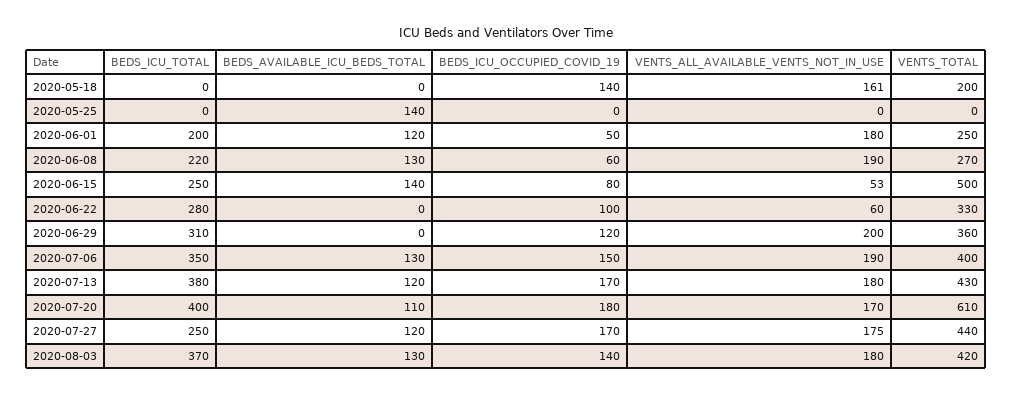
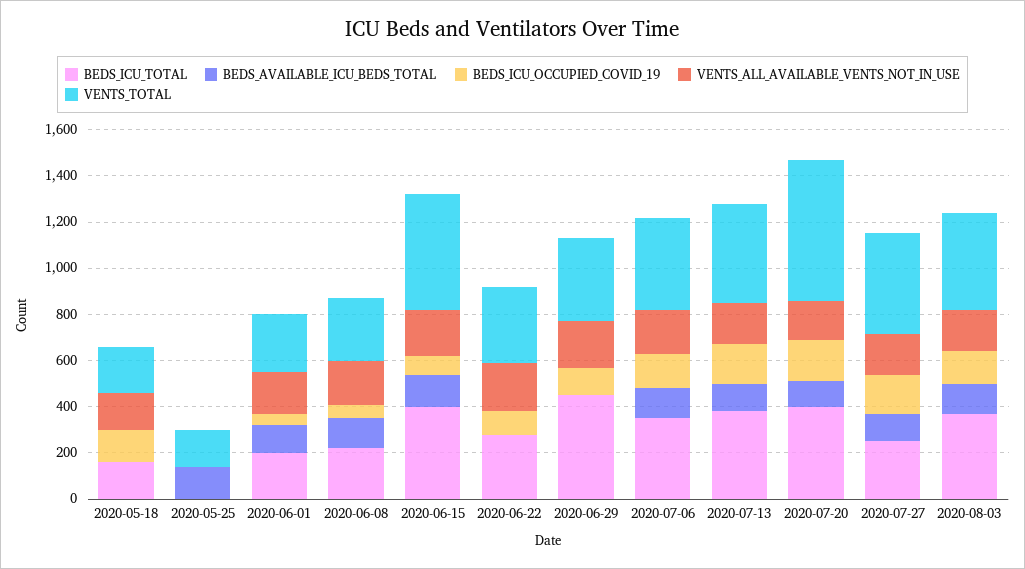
BEDS_ICU_TOTAL, 2020-05-18: 0 -> 150
VENTS_TOTAL, 2020-05-25: 0 -> 150
BEDS_ICU_TOTAL, 2020-06-15: 250 -> 400
VENTS_ALL_AVAILABLE_VENTS_NOT_IN_USE, 2020-06-15: 53 -> 200
VENTS_ALL_AVAILABLE_VENTS_NOT_IN_USE, 2020-06-22: 60 -> 200
BEDS_ICU_TOTAL, 2020-06-29: 310 -> 450

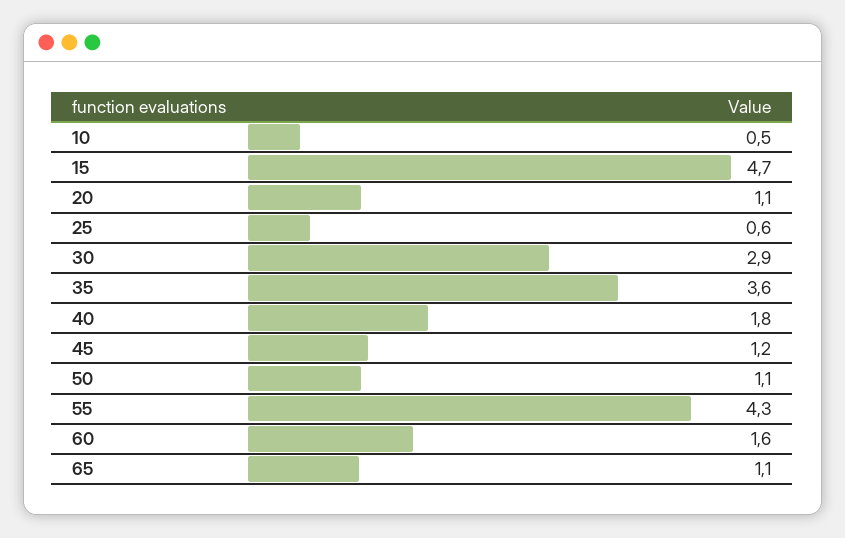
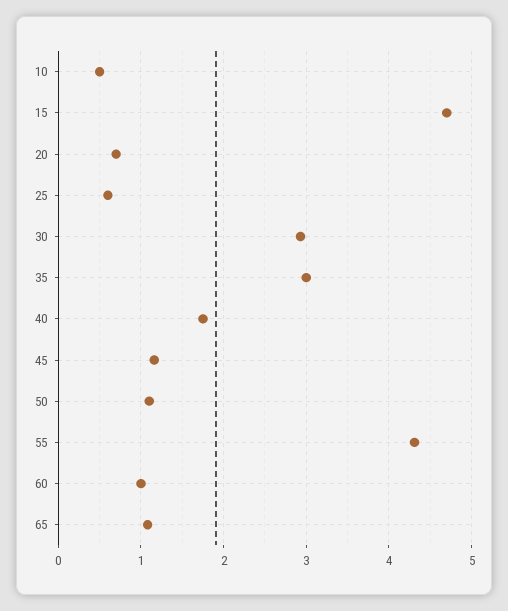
20: 1.1 -> 0.7
35: 3.6 -> 3
60: 1.6 -> 1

What is needed: Take the line that contains "VENTS_ALL_AVAILABLE_VENTS_NOT_IN_USE, 2020-06-22: 60" and every line after it up to the end of the records above, and restate them exactly, without the pictures.

Answer to the problem:
VENTS_ALL_AVAILABLE_VENTS_NOT_IN_USE, 2020-06-22: 60 -> 200
BEDS_ICU_TOTAL, 2020-06-29: 310 -> 450

20: 1.1 -> 0.7
35: 3.6 -> 3
60: 1.6 -> 1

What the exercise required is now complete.